A collection or container is an object that groups multiple elements into a single unit, they are used to store, retrieve, manipulate and aggregate data.
Collections Framework
A collections framework is a unified architecture for representing and manipulating collections. All collections frameworks contain the following:
- Interfaces: Interfaces are abstract data types that represent collections. Interfaces allow collections to be manipulated independently of the details of their representation. In object-oriented languages, interfaces generally form a hierarchy.
- Implementations: These are the concrete implementations of the collection interfaces. Implementations are reusable data structures.
- Algorithms: Algorithms are the methods that perform useful computations, such as searching and sorting, on objects that implement collection interfaces. The algorithms are said to be polymorphic: that is, the same method can be used on many different implementations of the appropriate collection interface. Algorithms possess reusable functionality.
Interfaces
The collection interfaces encapsulate different types of collections. These interfaces allow collections to be manipulated independently of the details of their representation.

→ **Stored data**
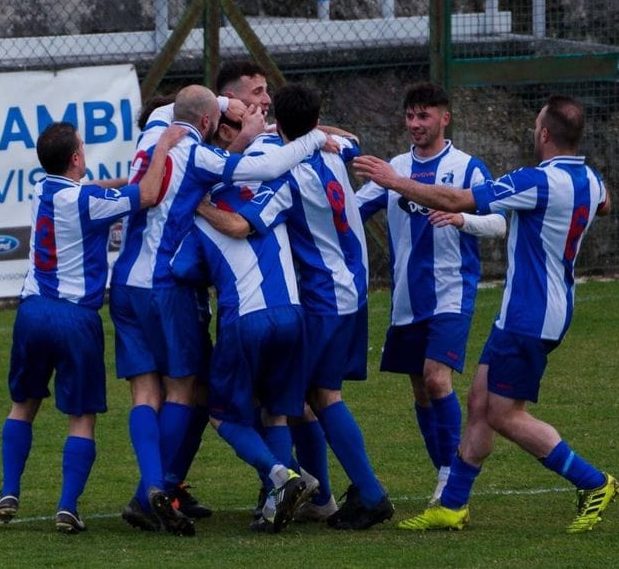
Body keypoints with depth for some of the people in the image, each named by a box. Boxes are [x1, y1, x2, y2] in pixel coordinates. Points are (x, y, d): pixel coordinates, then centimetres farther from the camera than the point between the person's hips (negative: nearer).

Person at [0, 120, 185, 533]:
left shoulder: (43, 191, 7)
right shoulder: (85, 200, -14)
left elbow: (115, 191, 20)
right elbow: (146, 196, -13)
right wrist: (164, 147, -3)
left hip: (33, 310, 6)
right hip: (76, 319, -6)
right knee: (82, 418, 2)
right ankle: (68, 508, -7)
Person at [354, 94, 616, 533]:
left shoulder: (540, 181, -22)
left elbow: (456, 201, -20)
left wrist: (395, 181, -10)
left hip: (529, 317, -10)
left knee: (504, 415, -2)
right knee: (481, 402, 12)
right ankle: (452, 506, 15)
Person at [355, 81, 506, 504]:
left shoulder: (467, 167, -2)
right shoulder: (396, 168, 11)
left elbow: (499, 224, -6)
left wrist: (462, 218, -24)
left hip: (451, 294, -5)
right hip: (406, 300, 6)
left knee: (437, 378, -19)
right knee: (420, 389, 8)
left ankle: (452, 473, -12)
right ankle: (445, 477, 18)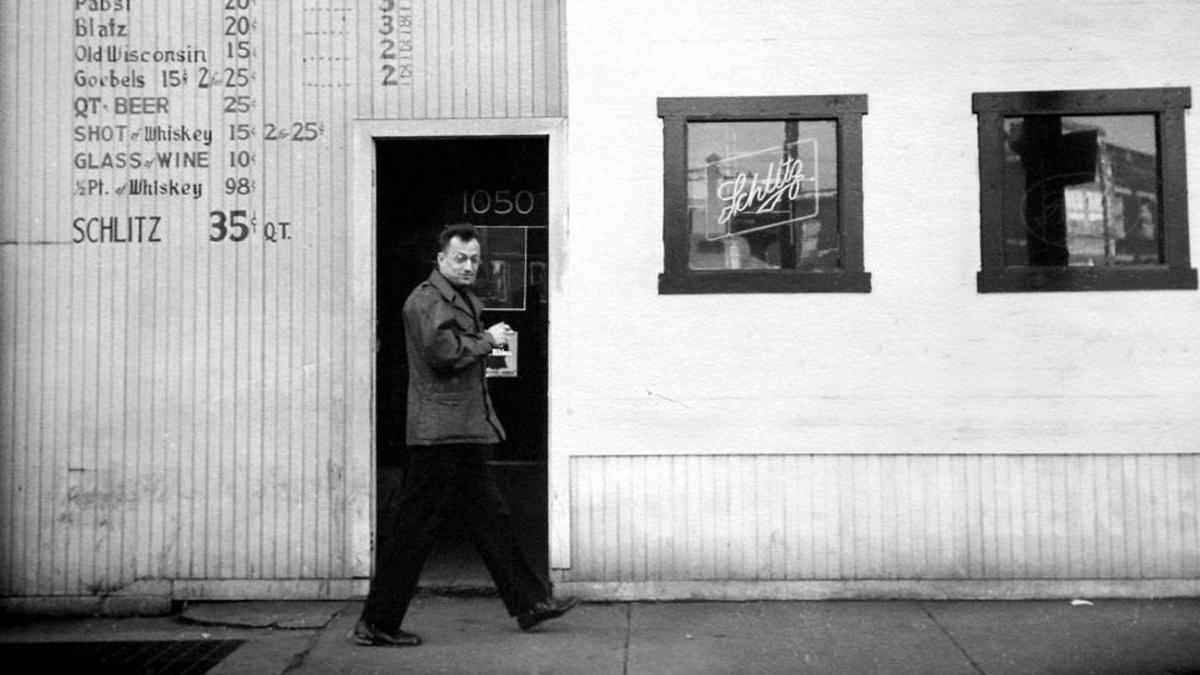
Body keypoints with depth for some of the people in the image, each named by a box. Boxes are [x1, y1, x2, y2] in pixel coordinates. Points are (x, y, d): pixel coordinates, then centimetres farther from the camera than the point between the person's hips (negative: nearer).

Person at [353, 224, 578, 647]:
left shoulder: (463, 299, 21)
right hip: (439, 432, -10)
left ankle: (530, 603, 23)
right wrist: (487, 339, -12)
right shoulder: (428, 299, -11)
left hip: (466, 432, 10)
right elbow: (443, 352, -25)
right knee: (413, 526, -4)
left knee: (491, 519, 15)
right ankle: (376, 624, 6)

→ **Goal of the exercise**
In the passage on collections above, copy everything from "A collection or" down to "form a hierarchy." word for word.

→ **Task answer**
A collection or container is an object that groups multiple elements into a single unit, they are used to store, retrieve, manipulate and aggregate data.
Collections Framework
A collections framework is a unified architecture for representing and manipulating collections. All collections frameworks contain the following:
- Interfaces: Interfaces are abstract data types that represent collections. Interfaces allow collections to be manipulated independently of the details of their representation. In object-oriented languages, interfaces generally form a hierarchy.